At first glance, hardly any correlation is evident. Let’s check this more closely by binning the data in 4% bins. The error bars shown are errors on the mean value for the bin. Only one pair in the La Jolla unit game falls in the 58-62% bin so there is no error bar on that bin. In the strong game, there is no evidence of reduced partnership variability after the first bin, with the intrinsic variability seeming to approach a floor at 3%. However, the 199er and 299er combination shows a downward trend towards 4%, meeting the variability at the weaker end of the stronger La Jolla unit game.

Binned intrinsic partnership variability versus average partnership percentage in both the La Jolla Unit game and the Charlotte Bridge Studio 199er and 299er games combined

Variability as a strategy

To victor go the spoils. In matchpoints, the top flight A masterpoint award scales linearly with the number of tables in play and is further adjusted by the game type, e.g. an ordinary club game, unit championship, a charity game, etc. The second place award is 70% of the first place award and third place is 50% of the first place award. This applies similarly to flight B and flight C but the top awards are based on fewer tables, as determined by the total number of pairs in flight B and C, and just in flight C respectively. A partnership in flight A will collect far more masterpoints if it alternates between 50% and 60% sessions than if it consistently scores 55%. It’s more complicated for a partnership in flight B but in general variability is a good strategy if masterpoints are the goal. If some of your partnership variability is caused by emotional issues, work on that since it will pull your percentage up. But you might want to keep your aggressive preempting style, weak no-trumps, crazy slam bidding, or whatever else your partnership does to generate variability as long as the actions are not anti-percentage, at least not significantly so.

Married Partnerships

My regular partner Trish Lane asked me if married partnerships are more variable than other partnerships. “Wouldn’t you think, looking at some of them?” was her guess. Books have even been written. I recommend Roselyn Teukolsky’s humorous How to Play Bridge With Your Spouse… and Survive even if you are not in a married bridge partnership.

Based on a set of 19 married partnerships in the La Jolla unit game, after lowering the session cut from 20 to 10 to increase the number of married partnerships, the average partnerships variability was 5.63%. This is very slightly lower than the 5.65% for the set of partnerships above.

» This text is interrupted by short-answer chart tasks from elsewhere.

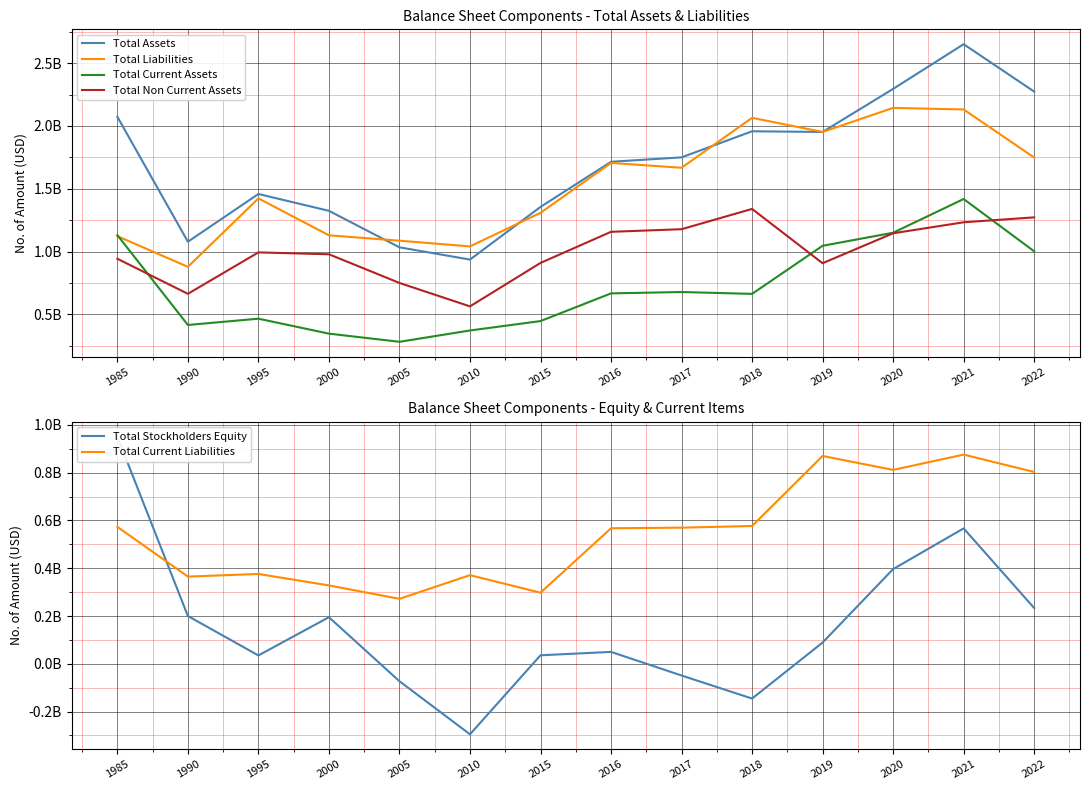

Reading left to right, what are all the values shown in this chart?

Total Assets: 1985=2072800000	1990=1078000000	1995=1458000000	2000=1324000000	2005=1033300000	2010=935700000	2015=1355000000	2016=1714600000	2017=1749700000	2018=1957400000	2019=1952000000	2020=2294900000	2021=2650700000	2022=2273600000
Total Liabilities: 1985=1122300000	1990=878000000	1995=1423000000	2000=1129000000	2005=1086100000	2010=1040800000	2015=1308100000	2016=1705500000	2017=1666800000	2018=2064600000	2019=1952000000	2020=2143600000	2021=2131100000	2022=1748500000
Total Current Assets: 1985=1130500000	1990=415000000	1995=465000000	2000=346000000	2005=281000000	2010=371100000	2015=446000000	2016=666500000	2017=677400000	2018=662600000	2019=1045600000	2020=1149500000	2021=1418000000	2022=1001700000
Total Non Current Assets: 1985=942300000	1990=663000000	1995=993000000	2000=978000000	2005=749700000	2010=563100000	2015=909000000	2016=1156800000	2017=1177600000	2018=1339000000	2019=906700000	2020=1145200000	2021=1232700000	2022=1271900000
Total Stockholders Equity: 1985=950500000	1990=200000000	1995=35000000	2000=195000000	2005=-73000000	2010=-295100000	2015=35600000	2016=49800000	2017=-49000000	2018=-145500000	2019=88900000	2020=396400000	2021=566700000	2022=233500000
Total Current Liabilities: 1985=573200000	1990=365000000	1995=376000000	2000=328000000	2005=272000000	2010=371100000	2015=297600000	2016=567300000	2017=569800000	2018=576800000	2019=869900000	2020=811600000	2021=875600000	2022=802900000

To make sure we are comparing apple to apples, I lowered the session cut to 10 and excluded the married couples, which resulted in an average variability of 5.69% for unmarried partnerships. Removing the field noise, results in average intrinsic partnerships variability of 3.96% and 4.04% for married and unmarried partnerships respectively. Despite the special ways in which married couples can bicker at the bridge table, their play is not more variable than unmarried partnerships

However, I don’t think this is the last word. Married partnerships have usually been playing together for a long time. This means they don’t have the variability of new partnerships that comes from guessing in common but undiscussed bidding and card play situations. It would be more meaningful to compare married and unmarried partnerships that have been playing bridge for similar amounts of time. This is a project for another day.

Is variability inherently bad?

Poker is maddeningly variable. One bad beat for a big pot might wipe out a night of competent play. In an aggressive game it can be hard to tell for awhile whether one is playing well or lucky or conversely playing poorly or unlucky. Compared to poker, Hamman’s complaint about matchpoints seems picayune.

David Sklansky and Mason Malmuth have written a lot about poker. They even have their own press, Two Plus Two. Years ago Sklansky wrote an article about the balance of skill and luck in poker. If it were solely a game of skill, the inexperienced wouldn’t play because they would lose every time. If it were too much about luck, the professional players would give up. Sklansky argued that No Limit Texas Hold’em went too far in the direction of skill. Bridge is a game of considerable skill. If we want to keep the tournament game alive we may need to embrace the degree of luck rather than shun it.